これは、あらゆる組織に通じる真理と言える。現場で働く人たちの支持を得られなければ、組織の将来はない。それだけに、多くが社員を大切にすると言う。しかし、心の底からそれを実践しているトップはどれぐらいいるのだろうか?以下のドラッカーの指摘は、その真理を突いているように思えてならない。
「あらゆる組織が『人は宝』と言う。ところが、それを行動で示している組織はほとんどない。本気でそう考えている組織はさらにない。ほとんどが、組織が社員を必要としている以上に、社員が組織を必要としていると信じ込んでいる。しかし事実上、すでに組織は製品やサービスと同じように、あるいはそれ以上に、組織への勧誘についてのマーケティングを行わなければならなくなっている。彼らに仕え、満足させなければならない」。
ドラッカー以外にも同様の指摘をする人は多い。『フリーダム・インク』の共著者アイザーク・ゲッツとブライアン・カーニーは同著に、「『我が社の社員は最大の財産だと考えている』という経営者は多いが、実際のところ、大半の社員はそんな言葉を一言も信じていない」と書いている。
では、社員にどう対応すればいいのか。参考になるのが、アメリカの政治学者ジェームズ・マグレガー・バーンズの次のアドバイスだ。「リーダーたちに極めて実用的なアドバイスをしよう。人質を人質らしく、王子様を王子様らしく扱うのではなく、すべての人を人間らしく扱うと良い」。
何も大げさに、宝とまで言わなくていい。社員を人間らしく扱えばいいだけのことだ。ところが現状は、宝と言いながら、単なる働き手と考えているとしか思えないケースが多い。
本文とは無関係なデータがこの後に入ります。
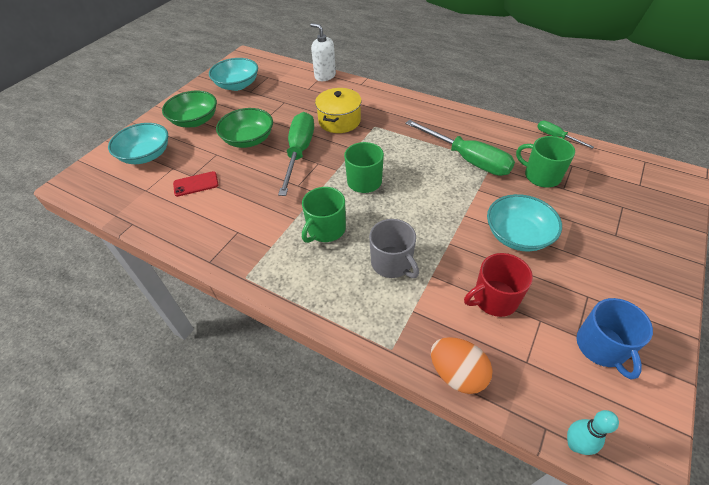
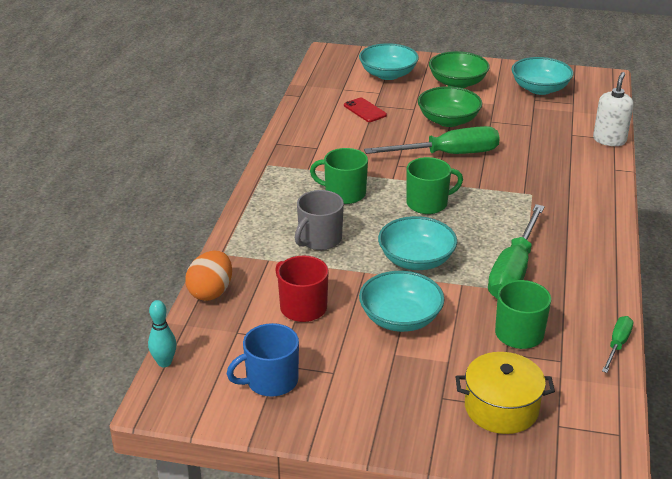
camera: 70 degrees right, 15 degrees down
yellow pot [315,88,362,133] -> yellow pot moved to [455,352,555,434]
none -> turquoise bowl [378,216,457,270]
格好の良い言葉はいくらでも口にすることができる。問題は、その言葉通りに実践できているかどうかだ。ドラッカーが言うように「人は宝」というのであれば、本当に人を宝として扱わなければならない。「有言不実行」は、信頼を損ねる一番の要因だろう。口にしたのなら、実行すべきだということだ。
最近は、人材を資本として捉え、その価値を最大限に引き出すことで、企業価値向上につなげる経営、すなわち「人的資本経営」の必要性が説かれているが、これを文字通りに実践することで、日本企業の生産性を高めて欲しいと願っている。